_SUPPLIED ENTRIES:_
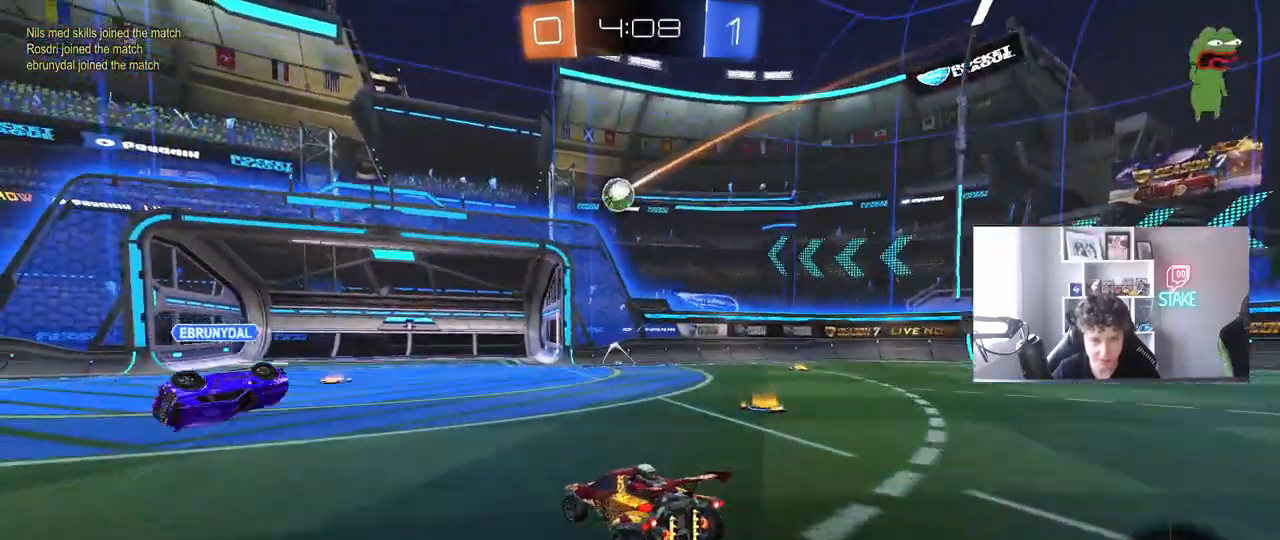
{"keys": ["w"], "mouse": [], "mouse_move": "still", "events": [[17, "s", "up"], [67, "a", "up"], [117, "w", "down"]]}
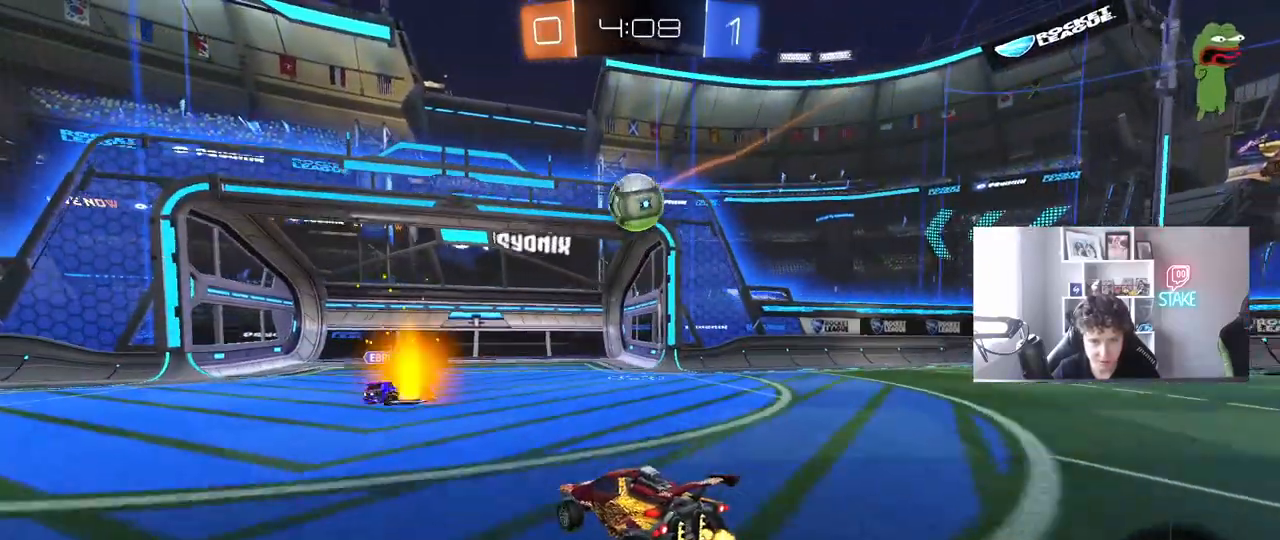
{"keys": ["a", "w"], "mouse": ["right"], "mouse_move": "still", "events": [[33, "d", "down"], [83, "w", "up"], [133, "mouse_right", "down"], [183, "s", "down"], [217, "a", "down"], [217, "d", "up"], [217, "mouse_right", "up"], [267, "s", "up"], [367, "a", "up"], [500, "a", "down"], [500, "mouse_right", "down"], [500, "w", "down"]]}
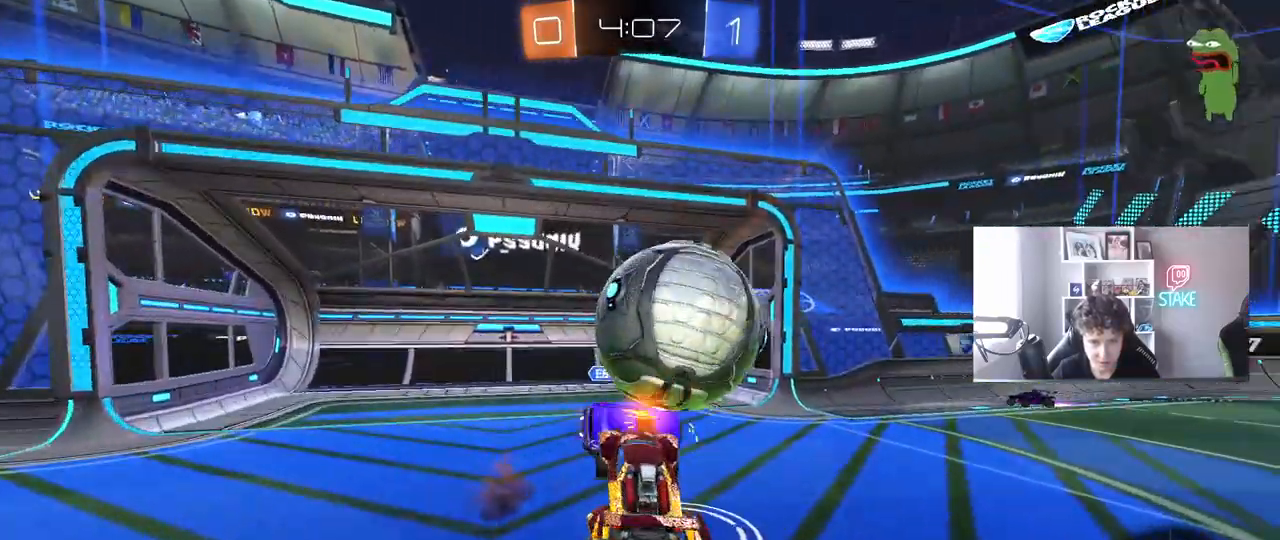
{"keys": ["a", "s", "shift"], "mouse": [], "mouse_move": "still", "events": [[100, "shift", "down"], [200, "mouse_right", "up"], [200, "s", "down"], [200, "w", "up"]]}
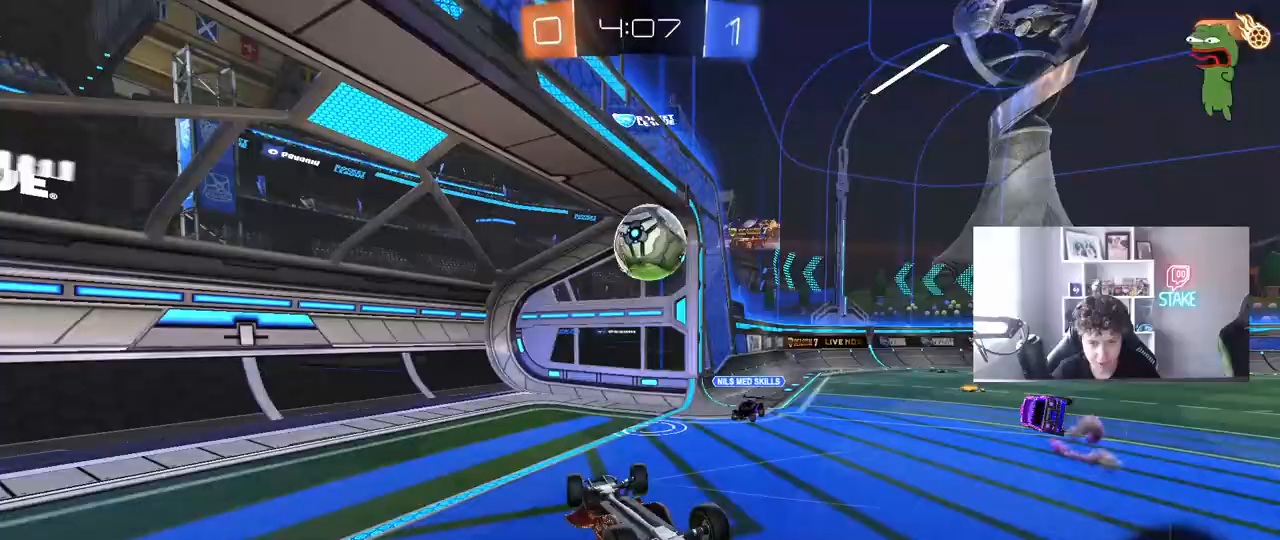
{"keys": ["space"], "mouse": [], "mouse_move": "still", "events": [[67, "s", "up"], [167, "s", "down"], [400, "a", "up"], [400, "s", "up"], [400, "shift", "up"], [400, "space", "down"]]}
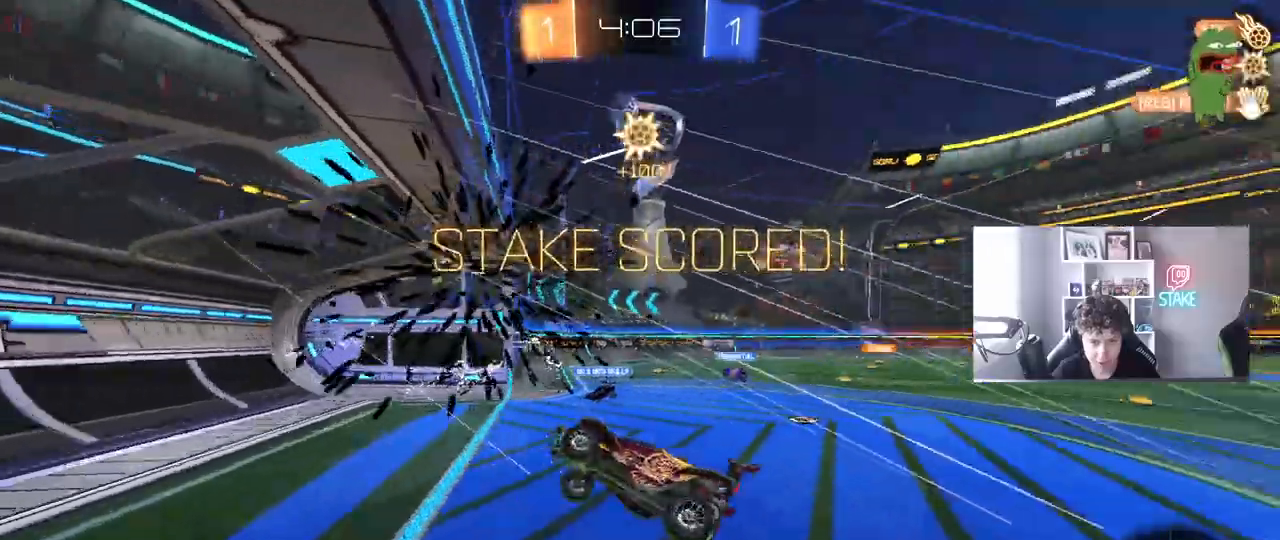
{"keys": ["a", "shift", "w"], "mouse": [], "mouse_move": "still", "events": [[33, "d", "down"], [83, "space", "up"], [167, "s", "down"], [317, "s", "up"], [367, "a", "down"], [367, "d", "up"], [367, "shift", "down"], [400, "w", "down"]]}
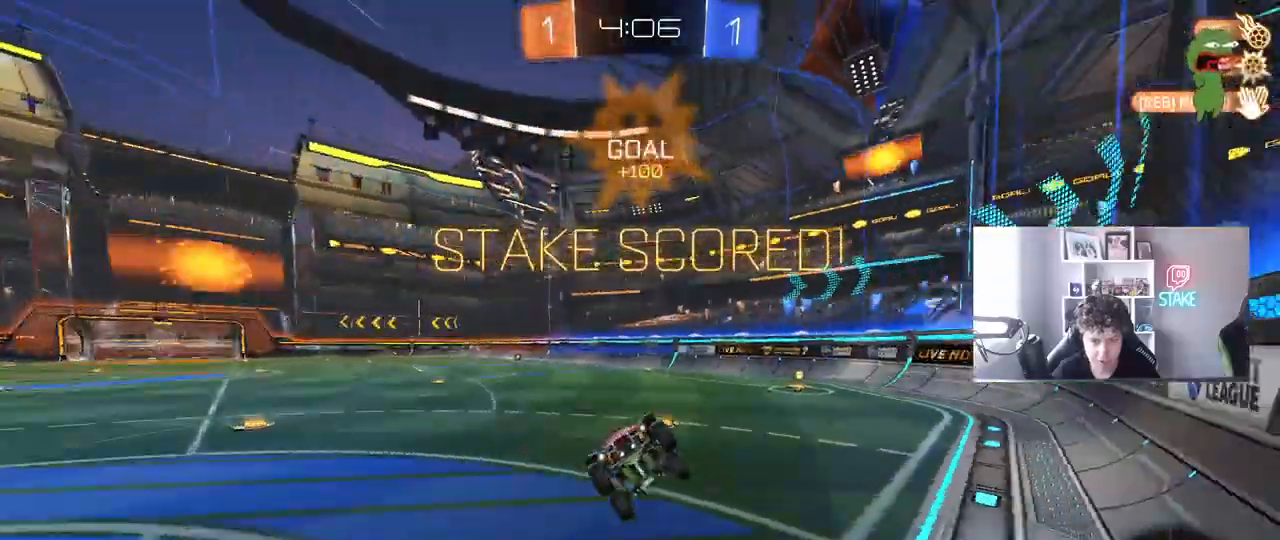
{"keys": ["d"], "mouse": [], "mouse_move": "still", "events": [[283, "a", "up"], [283, "d", "down"], [333, "w", "up"], [467, "shift", "up"]]}
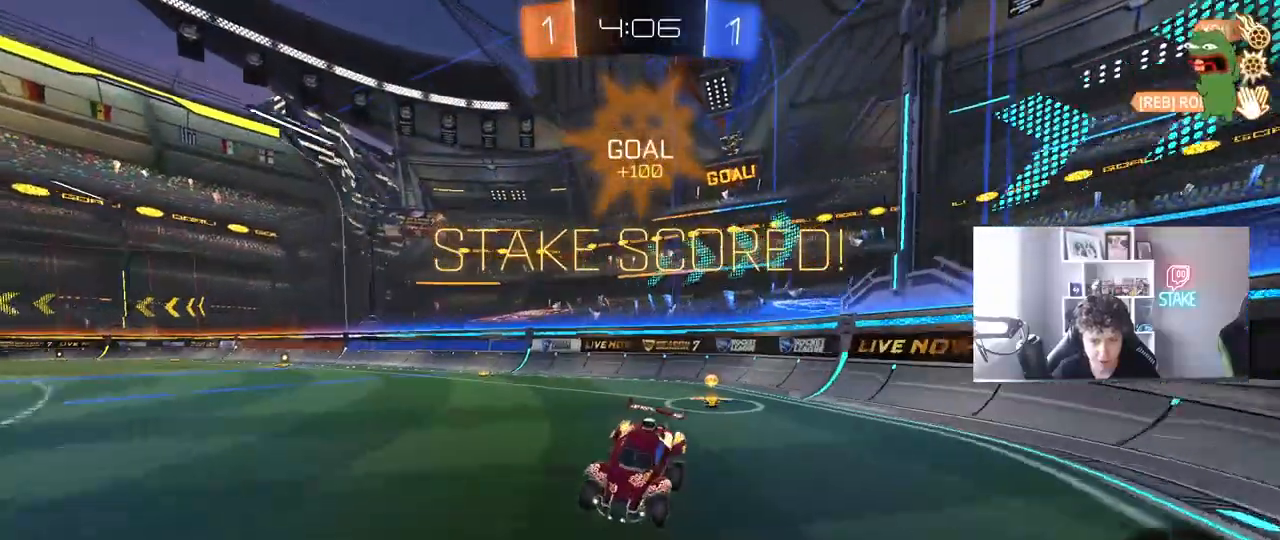
{"keys": ["a", "s"], "mouse": [], "mouse_move": "still", "events": [[17, "d", "up"], [117, "s", "down"], [167, "a", "down"]]}
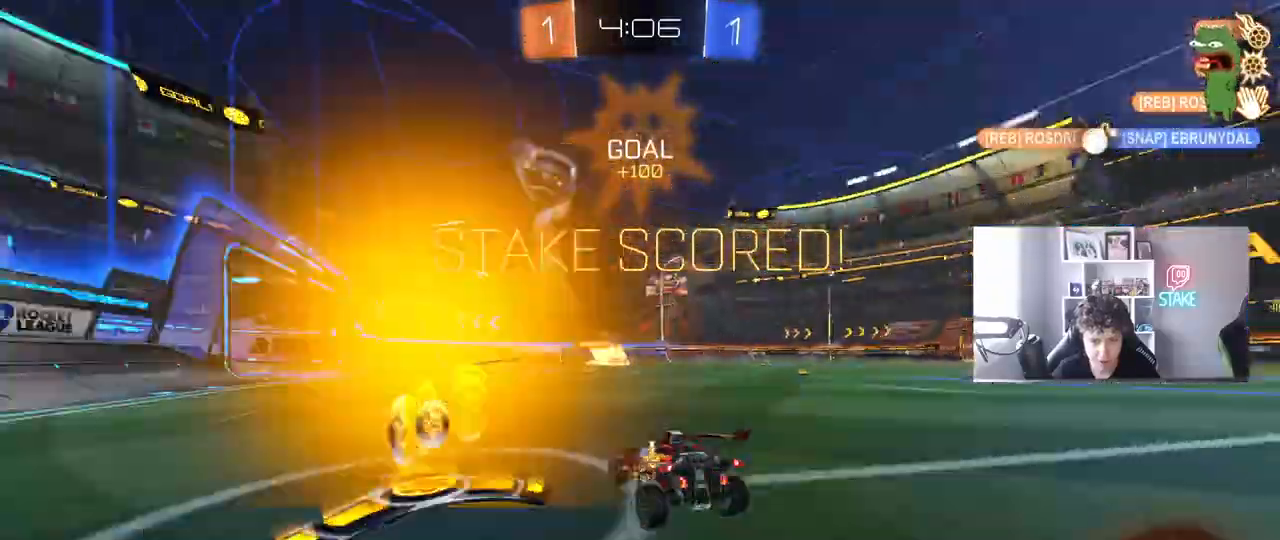
{"keys": ["d", "s"], "mouse": [], "mouse_move": "still", "events": [[33, "a", "up"], [83, "d", "down"], [133, "shift", "down"], [217, "shift", "up"]]}
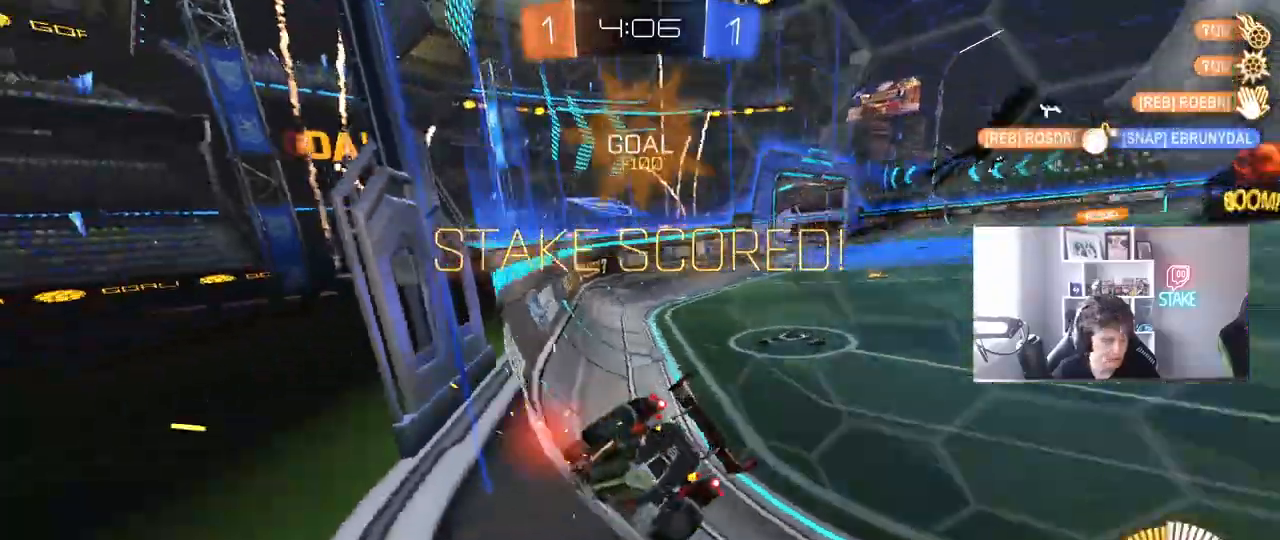
{"keys": ["s"], "mouse": ["right"], "mouse_move": "still", "events": [[333, "d", "up"], [383, "mouse_right", "down"]]}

_WHAT YOU SHOULD DO:_
Every record above must be copied exactly; none of the pictures belong in the copy.

_ANSWER FOR THE TASK:_
{"keys": ["w"], "mouse": [], "mouse_move": "still", "events": [[17, "s", "up"], [67, "a", "up"], [117, "w", "down"]]}
{"keys": ["a", "w"], "mouse": ["right"], "mouse_move": "still", "events": [[33, "d", "down"], [83, "w", "up"], [133, "mouse_right", "down"], [183, "s", "down"], [217, "a", "down"], [217, "d", "up"], [217, "mouse_right", "up"], [267, "s", "up"], [367, "a", "up"], [500, "a", "down"], [500, "mouse_right", "down"], [500, "w", "down"]]}
{"keys": ["a", "s", "shift"], "mouse": [], "mouse_move": "still", "events": [[100, "shift", "down"], [200, "mouse_right", "up"], [200, "s", "down"], [200, "w", "up"]]}
{"keys": ["space"], "mouse": [], "mouse_move": "still", "events": [[67, "s", "up"], [167, "s", "down"], [400, "a", "up"], [400, "s", "up"], [400, "shift", "up"], [400, "space", "down"]]}
{"keys": ["a", "shift", "w"], "mouse": [], "mouse_move": "still", "events": [[33, "d", "down"], [83, "space", "up"], [167, "s", "down"], [317, "s", "up"], [367, "a", "down"], [367, "d", "up"], [367, "shift", "down"], [400, "w", "down"]]}
{"keys": ["d"], "mouse": [], "mouse_move": "still", "events": [[283, "a", "up"], [283, "d", "down"], [333, "w", "up"], [467, "shift", "up"]]}
{"keys": ["a", "s"], "mouse": [], "mouse_move": "still", "events": [[17, "d", "up"], [117, "s", "down"], [167, "a", "down"]]}
{"keys": ["d", "s"], "mouse": [], "mouse_move": "still", "events": [[33, "a", "up"], [83, "d", "down"], [133, "shift", "down"], [217, "shift", "up"]]}
{"keys": ["s"], "mouse": ["right"], "mouse_move": "still", "events": [[333, "d", "up"], [383, "mouse_right", "down"]]}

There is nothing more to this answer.